An applicant is expected to adduce evidence that financing would not be available but for the grant of super priority
One of the key takeaways is that where super priority for rescue financing is sought under s 211E(1), the company should adduce some evidence of its reasonable attempts at securing less disruptive financing (that is financing without super priority terms). Under s 211E(1)(a), such attempts are a factor in the Court’s exercise of its discretion to grant such rescue financing super priority, whereas under ss 211E(1)(b)-(d), such attempts are a condition to the Court’s exercise of its discretion. The company must adduce sufficient evidence of the attempts which were made - for instance, of failed negotiations, and attempts made with other potential lenders.

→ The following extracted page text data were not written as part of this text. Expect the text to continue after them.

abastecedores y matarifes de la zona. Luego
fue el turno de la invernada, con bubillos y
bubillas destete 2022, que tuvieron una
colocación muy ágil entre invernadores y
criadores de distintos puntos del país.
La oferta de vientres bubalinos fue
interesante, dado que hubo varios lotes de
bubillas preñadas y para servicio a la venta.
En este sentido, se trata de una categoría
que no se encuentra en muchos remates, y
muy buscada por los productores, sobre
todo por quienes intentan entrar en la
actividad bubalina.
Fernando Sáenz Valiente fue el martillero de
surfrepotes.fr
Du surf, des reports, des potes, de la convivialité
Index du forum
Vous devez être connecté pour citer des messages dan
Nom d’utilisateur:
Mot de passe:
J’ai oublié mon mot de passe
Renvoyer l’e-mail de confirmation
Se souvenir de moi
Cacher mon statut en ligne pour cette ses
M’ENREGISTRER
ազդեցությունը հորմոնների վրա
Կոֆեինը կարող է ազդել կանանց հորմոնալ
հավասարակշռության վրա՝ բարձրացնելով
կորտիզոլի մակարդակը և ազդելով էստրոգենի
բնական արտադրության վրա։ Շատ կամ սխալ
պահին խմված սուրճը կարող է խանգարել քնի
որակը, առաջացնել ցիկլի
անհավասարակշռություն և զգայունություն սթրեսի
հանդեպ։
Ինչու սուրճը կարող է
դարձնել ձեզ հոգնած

On the facts, the judge found that there was insufficient evidence that the company undertook reasonable efforts to source for less disruptive financing. While there was affidavit evidence on discussions which the company undertook, it was not apparent that those discussions were in respect of financing without super priority terms. No evidence, for instance, of correspondence, was provided indicating that financing without super priority terms was sought but rejected. On that basis, the judge declined to confer super priority status on the rescue financing.
Debtor companies should thus note that documentary evidence of its attempts to obtain less disruptive financing may have to be adduced as evidence before the Singapore Court. This may have a knock-on effect on how negotiations which it carries out should be structured.
US authorities may provide guidance on how s 211E should be interpreted
The judge observed that US authorities could guide the appropriate construction of the rescue financing provisions in the Singapore Companies Act, as those super priority provisions were inspired by the Bankruptcy Code 11 USC (US), more commonly known as Chapter Eleven. In this judgment, US case law was referred to in setting out guidance on s 211E(1).
Further credit provided by an existing creditor may constitute “rescue financing” if that creditor would not be bound to provide further credit
In the judgment, it was made clear that proposed financing from an existing creditor of the company can constitute rescue financing, as long as that creditor is not otherwise bound to provide such financing. On the facts, the existing creditor was not obliged to dispense further funds because it was released from its contractual obligations when the company initiated a scheme of arrangement and/or was subject to legal proceedings.
Re Attilan Group Ltd is significant - the Honourable Justice Aedit Abdullah observed that: “this [wa]s the first case where an application [for super priority to be accorded to future financing was made], following the recent amendments” to the Singapore Companies Act. His judgment will be scrutinized by distressed debt funds and lenders seeking to capitalize on the rescue financing provisions moving forward.